If anyone cares the bad video card is an old ATI Rage XL and the replacement is an older Matrox. Those servers only have PCI slots since they weren't made for high end video.

Randall
01-12-2009, 07:45 PM
I think I still have an ancient (Pentium II era) Matrox card for emergencies. The other spare cards are AGP, and we still have a bunch of machines that are PCI-only or have integrated graphics.

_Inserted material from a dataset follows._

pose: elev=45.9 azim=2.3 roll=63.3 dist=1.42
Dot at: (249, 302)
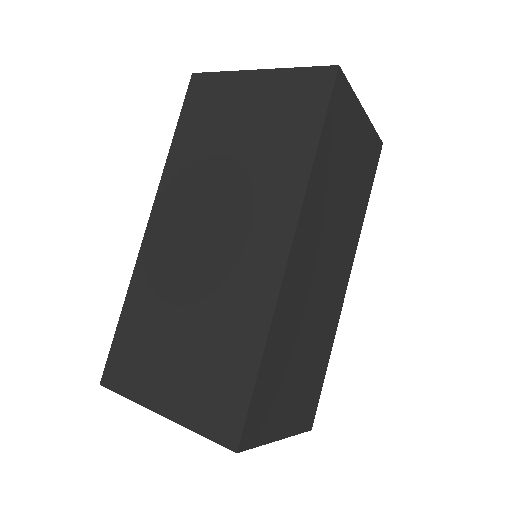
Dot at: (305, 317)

Sometimes I forget, :rolleyes: which is why I have a shiny new nVIDIA dual-head AGP card sitting around doing nothing. MYSQL01-05 are about the only systems we have with video cards instead of integrated chipsets. Beware — I had an integrated chipset/port die on me not too long ago. Unless you want to replace the motherboard, I'd keep more than one spare PCI card on hand.

Randall

Kevin
01-12-2009, 07:48 PM
Beware — I had an integrated chipset/port die on me not too long ago. Unless you want to replace the motherboard, I'd keep more than one spare PCI card on hand.
We have spare boxes on hand for that reason. I could have swapped the hard drives from MYSQL03 into a spare box however that would have taken longer and I was pretty sure the problem was the video card.

Matt
01-13-2009, 01:08 PM
Are there any lingering issues here, either with SCOOTER or MYSQL13? I have been seeing anomalous PHP script behavior correlating with the server/ power problems that are still occurring sporadically. -Matt

Kevin
01-13-2009, 01:40 PM
Matt, there should not be any remaining issues on SCOOTER and MYSQL13 wasn't affected at all.

Please send a message to the service desk with the details of your issue and we will look into it.

Matt
01-13-2009, 02:46 PM
Problem turned out to be user error. Sorry.